======== TASK MATERIAL ========

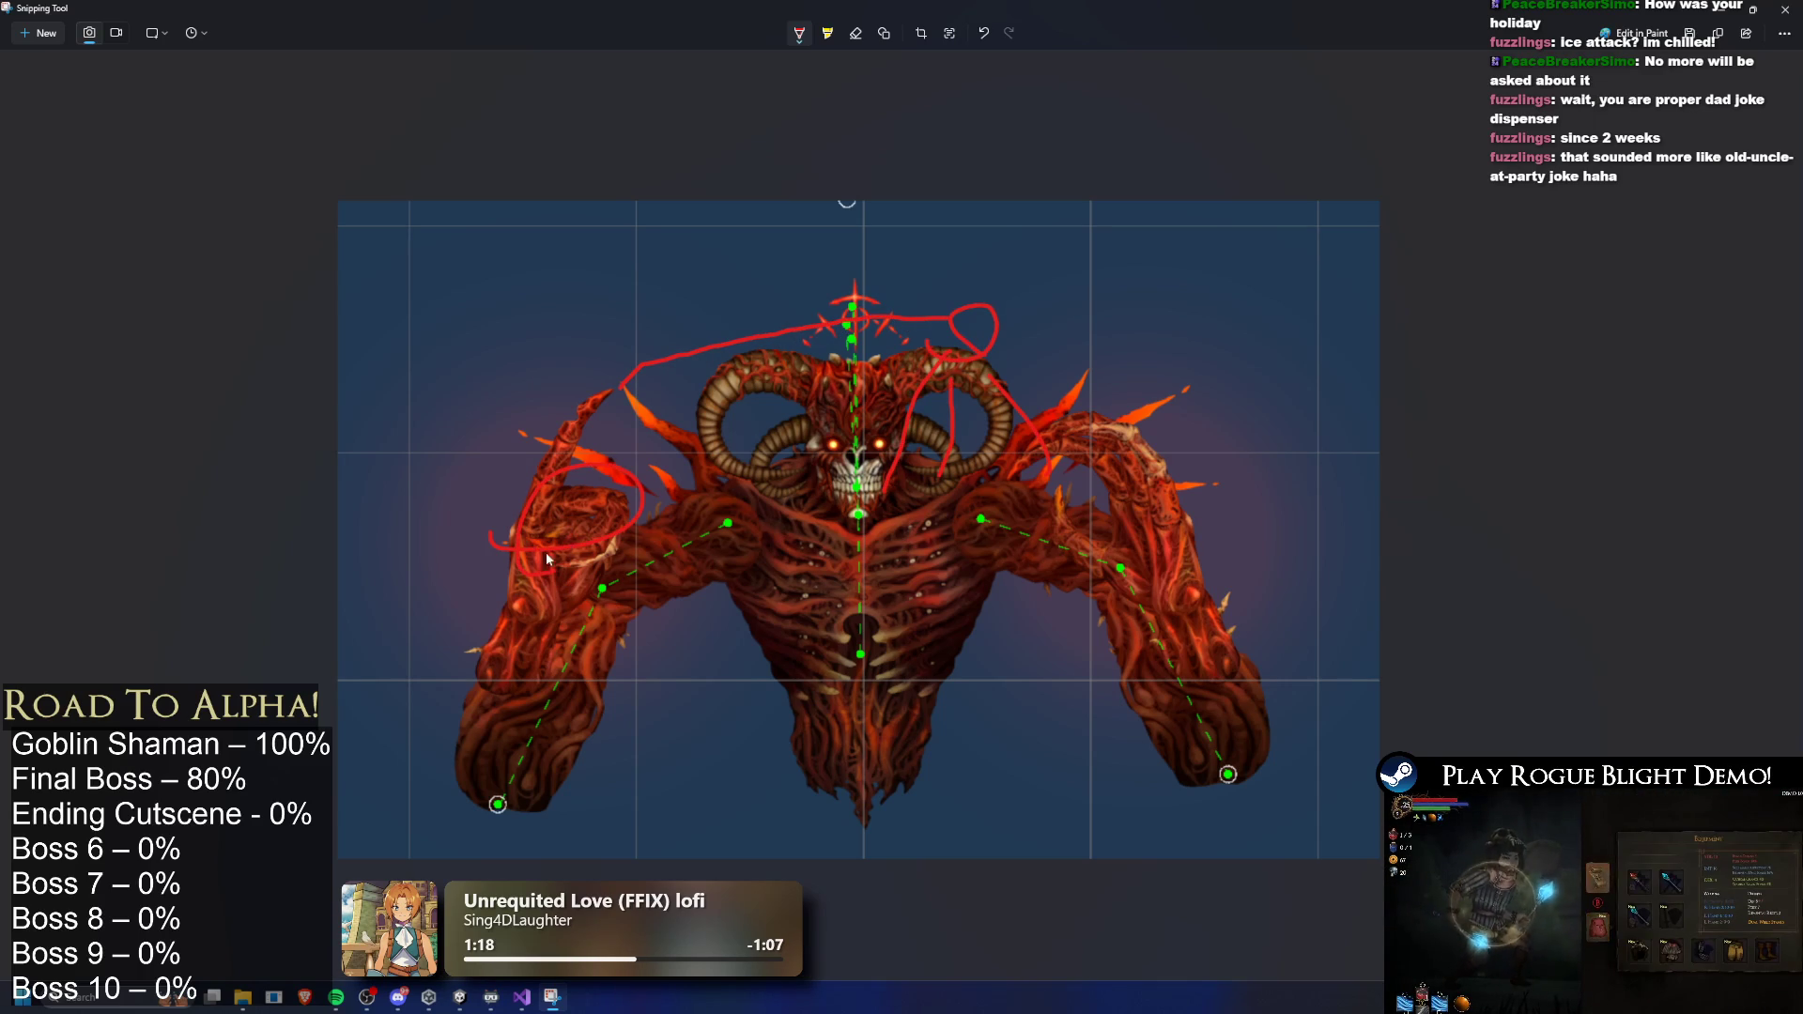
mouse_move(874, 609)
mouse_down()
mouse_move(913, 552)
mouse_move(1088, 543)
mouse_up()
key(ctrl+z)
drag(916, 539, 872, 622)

========

PROBLEM STATEMENT: If an entry contains a picture, skip the picture and reproduce everything else exactly.

COMPLETED EXERCISE:
mouse_move(874, 609)
mouse_down()
mouse_move(913, 552)
mouse_move(1088, 543)
mouse_up()
key(ctrl+z)
drag(916, 539, 872, 622)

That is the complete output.